Datasheets for Datasets

Timnit Gebru, Jamie Morgenstern, Briana Vecchione, Jennifer Wortman Vaughan, Hanna Wallach, Hal Daumé, and Kate Crawford. 2018. Datasheets for Datasets. http://arxiv.org/abs/1803.09010

Summary

In an effort to mitigate the lack of dataset documentation, Gebru et al. propose "datasheets" inspired by more robust documentation standards in the electronics industry. Datasheets are meant to improve transparency and accountability and be useful to both dataset creators and dataset consumers.

Key Concepts

Proposed Benefits

Dataset Consumers
To encourage reflection on the process of creating, distrubuting, and maintaining a dataset (including benefits and harms).

Dataset Creators
To have information about the dataset to make more informed decisions about its use.

Questions

The authors offer guiding questions towards creating datasheets for datasets.

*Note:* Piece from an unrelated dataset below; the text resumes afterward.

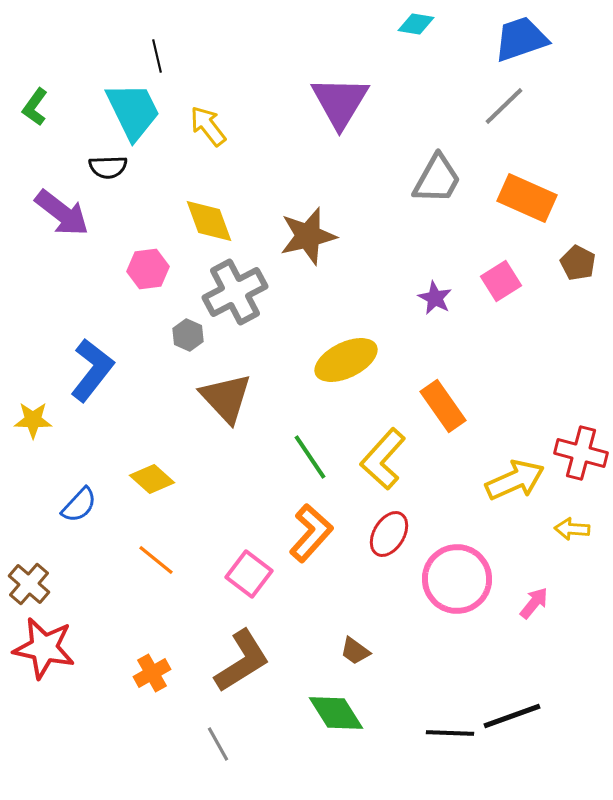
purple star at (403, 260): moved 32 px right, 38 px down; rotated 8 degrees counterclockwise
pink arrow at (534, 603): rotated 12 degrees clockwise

  • Motivations: Describe the motivations for creating the dataset, including funding, any specific tasks the authors had in mind, and who the authors are.
  • Composition: Describe the composition of the dataset, like what kinds of data are in it, how it was collected, whether labels are associated with the data, and whether the dataset contains sensitive information.
  • Collection Process: Describe the data collection process, like how the data was collected, where or who is was collected from, who was involved in the collection process, and, if people are involved, if consent was given for the data to be collected.
  • Processing: Whether the data was process or labelled and how it was done.
  • Uses: The tasks the dataset is intended to be used for, how it has already been used, and limitations of use.
  • Distribution: How the dataset will be distributed and to who, and any restrictions on distribution.
  • Maintenance: Who and how the dataset will be maintained, and if and how others will be able to build on it.